== Written task ==
Before working through the lines, copy the passage on architect George E. Dickey word for word, between "George E. Dickey (1840–1900)" and "in New Hampshire.", inclusive.

== Page excerpt ==
*** Begin section ***
George E. Dickey (1840–1900) was an architect who worked in the United States and Canada in the 1800s.

Early life
George E. Dickey was born in Wilmot, New Hampshire, on October 29, 1840, to James and Sebra Sickey. He grew up and attended school in New Hampshire.

Career

Dickey went to Boston for professional training. He practiced architecture in Waltham, Massachusetts, and Manchester, New Hampshire, before moving to Toronto in 1873. After five years he moved to Houston.

Dickey designed many commercial and residential buildings during his career in Houston. His design of the B.A. Shepherd Building (1883) at 219 Main is an example of High Victorian Gothic according to architectural historian, Barrie Scardino Bradley. This building was at first home to the First National Bank of Houston, and was occupied by the Houston National Bank starting in 1886. This building was demolished in 1989 to make room for a parking garage. Another important Dickey commission was the Capitol Hotel built in 1883. The Capitol Hotel was planned for the site of the former Capitol building at the corner of Main Street and Texas Avenue, but with a larger building footprint and with five stories. For the Capitol Hotel, Dickey employed Renaissance Revival features, and incorporated modern infrastructure, including indoor plumbing, gas lighting, and an elevator.
*** End section ***
== Exercise data ==
*** Begin section ***
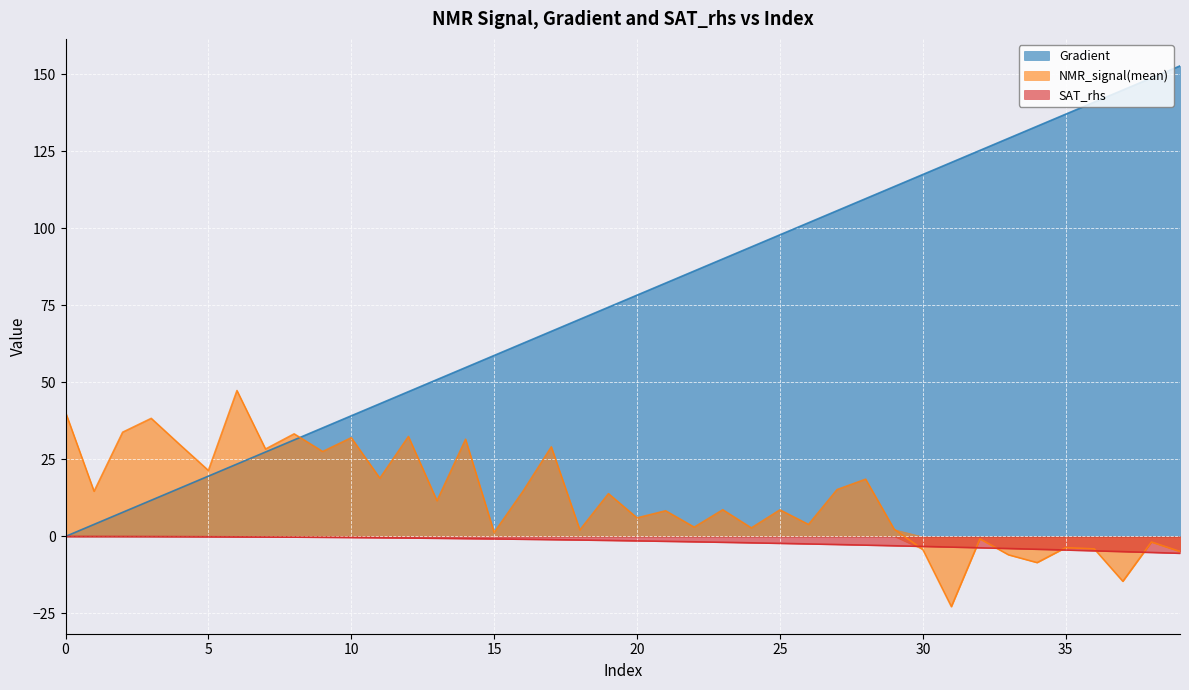

What is the spread (max minus min) of values at 25?

100.1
*** End section ***
== Exercise result ==
George E. Dickey (1840–1900) was an architect who worked in the United States and Canada in the 1800s.

Early life
George E. Dickey was born in Wilmot, New Hampshire, on October 29, 1840, to James and Sebra Sickey. He grew up and attended school in New Hampshire.